In your example, does it matter what "." is?  It looks like in some
cases, it makes no difference at all, and in other cases, like this,
'.' *does* matter:
It does. If "." was a directory in /proc/ or in ext4 it might have had
more entries.
quoted
$ getfattr -etext -n ":mnt:info" .
# file: .
:mnt:info="21 1 254:0 / / rw,relatime - ext4 /dev/root rw\012"
Is that right?
quoted
$ getfattr -etext -n ":mntns:" .
# file: .
:mntns:="21:\00022:\00024:\00025:\00023:\00026:\00027:\00028:\00029:\00030:\00031:"

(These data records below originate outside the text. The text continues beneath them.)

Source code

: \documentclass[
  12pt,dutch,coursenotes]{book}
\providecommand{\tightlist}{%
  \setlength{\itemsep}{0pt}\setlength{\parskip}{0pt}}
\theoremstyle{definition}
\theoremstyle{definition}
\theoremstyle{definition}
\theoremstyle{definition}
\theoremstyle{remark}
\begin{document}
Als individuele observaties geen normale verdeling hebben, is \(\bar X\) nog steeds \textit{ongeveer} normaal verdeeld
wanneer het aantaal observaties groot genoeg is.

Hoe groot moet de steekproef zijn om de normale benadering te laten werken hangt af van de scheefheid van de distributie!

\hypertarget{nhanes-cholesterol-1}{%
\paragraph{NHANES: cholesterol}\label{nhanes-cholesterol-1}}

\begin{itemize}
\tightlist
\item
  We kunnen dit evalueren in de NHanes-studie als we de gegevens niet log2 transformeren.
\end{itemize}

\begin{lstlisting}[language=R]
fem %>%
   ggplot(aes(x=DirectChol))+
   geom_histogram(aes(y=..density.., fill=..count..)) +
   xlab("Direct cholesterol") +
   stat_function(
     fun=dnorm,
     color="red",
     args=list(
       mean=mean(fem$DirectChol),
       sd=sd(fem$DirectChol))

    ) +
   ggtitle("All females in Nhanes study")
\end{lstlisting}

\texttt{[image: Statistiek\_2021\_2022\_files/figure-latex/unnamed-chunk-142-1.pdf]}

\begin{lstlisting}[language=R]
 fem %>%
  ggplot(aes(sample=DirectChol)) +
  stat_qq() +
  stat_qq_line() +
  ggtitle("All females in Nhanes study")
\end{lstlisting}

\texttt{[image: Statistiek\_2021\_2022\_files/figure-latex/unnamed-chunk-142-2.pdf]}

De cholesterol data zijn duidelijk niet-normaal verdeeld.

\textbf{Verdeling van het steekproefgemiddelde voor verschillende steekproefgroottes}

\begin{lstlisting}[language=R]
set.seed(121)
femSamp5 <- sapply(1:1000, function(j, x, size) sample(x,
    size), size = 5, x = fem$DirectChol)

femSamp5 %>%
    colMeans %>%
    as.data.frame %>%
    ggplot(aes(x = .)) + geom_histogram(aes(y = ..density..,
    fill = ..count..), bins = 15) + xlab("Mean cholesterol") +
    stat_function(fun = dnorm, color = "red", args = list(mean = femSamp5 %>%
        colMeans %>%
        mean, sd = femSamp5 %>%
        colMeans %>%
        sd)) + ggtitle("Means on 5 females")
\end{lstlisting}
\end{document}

What is this returning?  All possible mount name spaces?  Or all of
the mount spaces where '.' happens to exist?
This confused me too.
It is not returning the mount namespaces, it is returning all the mount ids
in the mount namespace of ".".
":mntns:mounts:" might have been a better choice of key.

Thanks,
Amir.
Also, using the null character means that we can't really use shell
scripts calling getfattr.  I understand that the problem is that in
some cases, you might want to return a pathname, and NULL is the only
character which is guaranteed not to show up in a pathname.  However,
it makes parsing the returned value in a shell script exciting.